Mr. Robert B. Mayes, for defendant in error and respondent, submitted. Mr. J.A. Teat, Mr. Chalmers Potter and Mr. Clayton D. Potter were also on the brief.
MR. JUSTICE BRANDEIS delivered the opinion of the court.
On April 30, 1918, Smith Journey sued the Alabama & Vicksburg Railway Company in the Circuit Court for the Second District of Hinds County, Mississippi, for an injury suffered on October 24, 1917. At the time of the accident the railroad was being operated by the company. When suit was brought the railroad was under federal control. The company pleaded in abatement that the plaintiff was not a resident of Hinds County when the alleged injury occurred and that the alleged cause of action did not arise in the district of the county in which suit was brought. And it set up Order No. 18 of the Director General of Railroads, as amended April 18, 1918, which prohibited the institution of suits against railroads under federal control in the court for any district other than that in which the plaintiff had resided or in which the alleged cause of action arose.[1] A demurrer to the *113 plea was sustained; the plaintiff then recovered a verdict; and the judgment entered thereon was affirmed by the highest court of the State. 122 Miss. 742. The case was brought here by writ of error. A petition for a writ of certiorari was also filed and consideration of the latter was postponed until the hearing on the writ of error. It is now granted; and the writ of error is dismissed.

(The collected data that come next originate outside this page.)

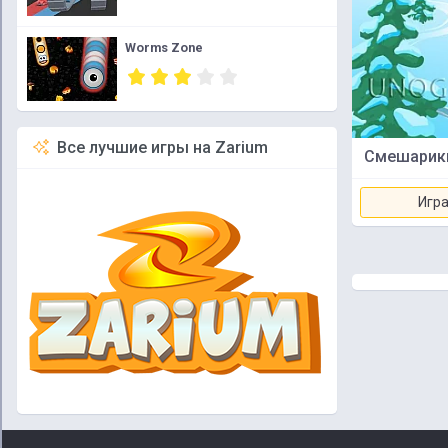
Worms Zone
Все лучшие игры на Zarium
Смешарики
Игра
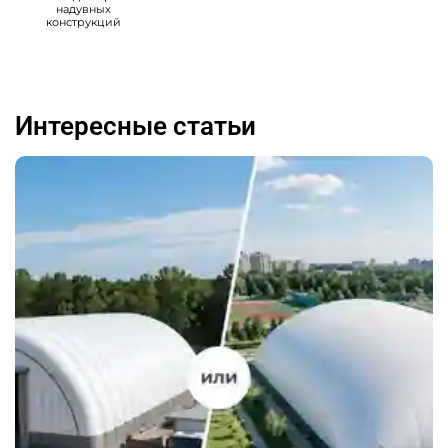
надувных
конструкций
Интересные статьи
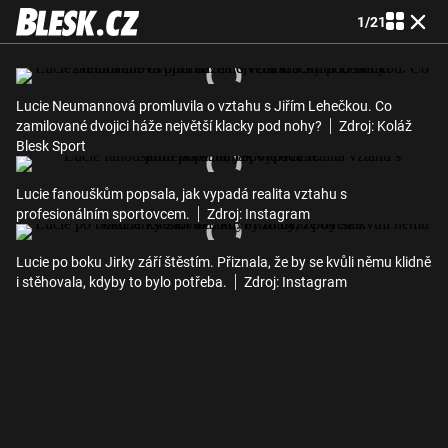
1
/
21
Lucie Neumannová promluvila o vztahu s Jiřím Lehečkou. Co
zamilované dvojici háže největší klacky pod nohy?
Zdroj: Koláž
Blesk Sport
Lucie fanouškům popsala, jak vypadá realita vztahu s
profesionálním sportovcem.
Zdroj: Instagram
Lucie po boku Jirky září štěstím. Přiznala, že by se kvůli němu klidně
i stěhovala, kdyby to bylo potřeba.
Zdroj: Instagram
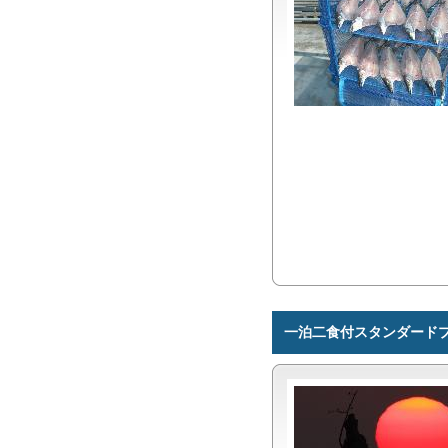
一泊二食付スタンダード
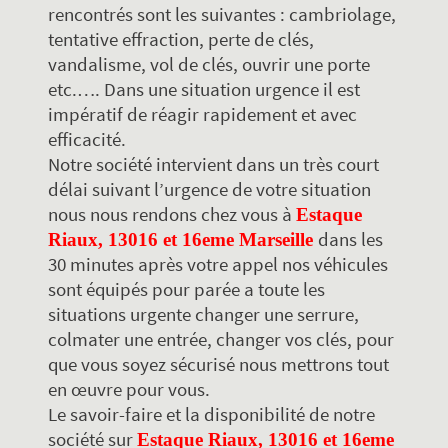
rencontrés sont les suivantes : cambriolage,
tentative effraction, perte de clés,
vandalisme, vol de clés, ouvrir une porte
etc.…. Dans une situation urgence il est
impératif de réagir rapidement et avec
efficacité.
Notre société intervient dans un très court
délai suivant l’urgence de votre situation
nous nous rendons chez vous à
Estaque
dans les
Riaux, 13016 et 16eme Marseille
30 minutes après votre appel nos véhicules
sont équipés pour parée a toute les
situations urgente changer une serrure,
colmater une entrée, changer vos clés, pour
que vous soyez sécurisé nous mettrons tout
en œuvre pour vous.
Le savoir-faire et la disponibilité de notre
société sur
Estaque Riaux, 13016 et 16eme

The Supreme Court of Mississippi overruled the plea in abatement on the ground that Order No. 18 exceeded the powers conferred by Congress on the President and by him on the Director General. Whether the state court erred in so holding is the only question before us. That it *114 did err is clear from what we said in Missouri Pacific R.R. Co. v. Ault, 256 U.S. 554, decided since entry of the judgment under review. Section 10 of the Federal Control Act of March 21, 1918, c. 25, 40 Stat. 451, 456, permitted enforcement of liabilities against carriers while under federal control except" in so far as may be inconsistent . . . with any order of the President." It was within the powers of the Director General to prescribe the venue of suits; and the facts set forth in the order show both the occasion for it and that the venue prescribed was reasonable.
Writ of error dismissed.
Writ of certiorari granted.
Judgment reversed.
NOTES
[1] General Order No. 18. April 9, 1918.
Whereas the Act of Congress approved March 21, 1918, entitled, "An Act to Provide for the Operation of Transportation Systems While under Federal Control," provides (section 10) "That carriers while under Federal control shall be subject to all laws and liabilities as common carriers, whether arising under State or Federal laws or at common law, except in so far as may be inconsistent with the provisions of this Act or with any order of the President. . . . But no process, mesne or final, shall be levied against any property under such Federal control"; and,
Whereas it appears that suits against the carriers for personal injuries, freight and damage claims, are being brought in States and jurisdictions far remote from the place where plaintiffs reside or where the cause of action arose, the effect thereof being that men operating the trains engaged in hauling war materials, troops, munitions or supplies, are required to leave their trains and attend court as witnesses, and travel sometimes for hundreds of miles from their work, necessitating absence from their trains for days and sometimes for a week or more; which practice is highly prejudicial to the just interests of the government and seriously interferes with the physical operation of the railroads; and the practice of suing in remote jurisdictions is not necessary for the protection of the rights or the just interests of plaintiffs.
It is therefore ordered, that all suits against carriers while under Federal control must be brought in the county or district where the plaintiff resides, or in the county or district where the cause of action arose.
General Order No. 18A. April 18, 1918.General Order No. 18, issued April 9, 1918, is hereby amended to read as follows:
"It is therefore ordered that all suits against carriers while under Federal control must be brought in the county or district where the plaintiff resided at the time of the accrual of the cause of action or in the county or district where the cause of action arose."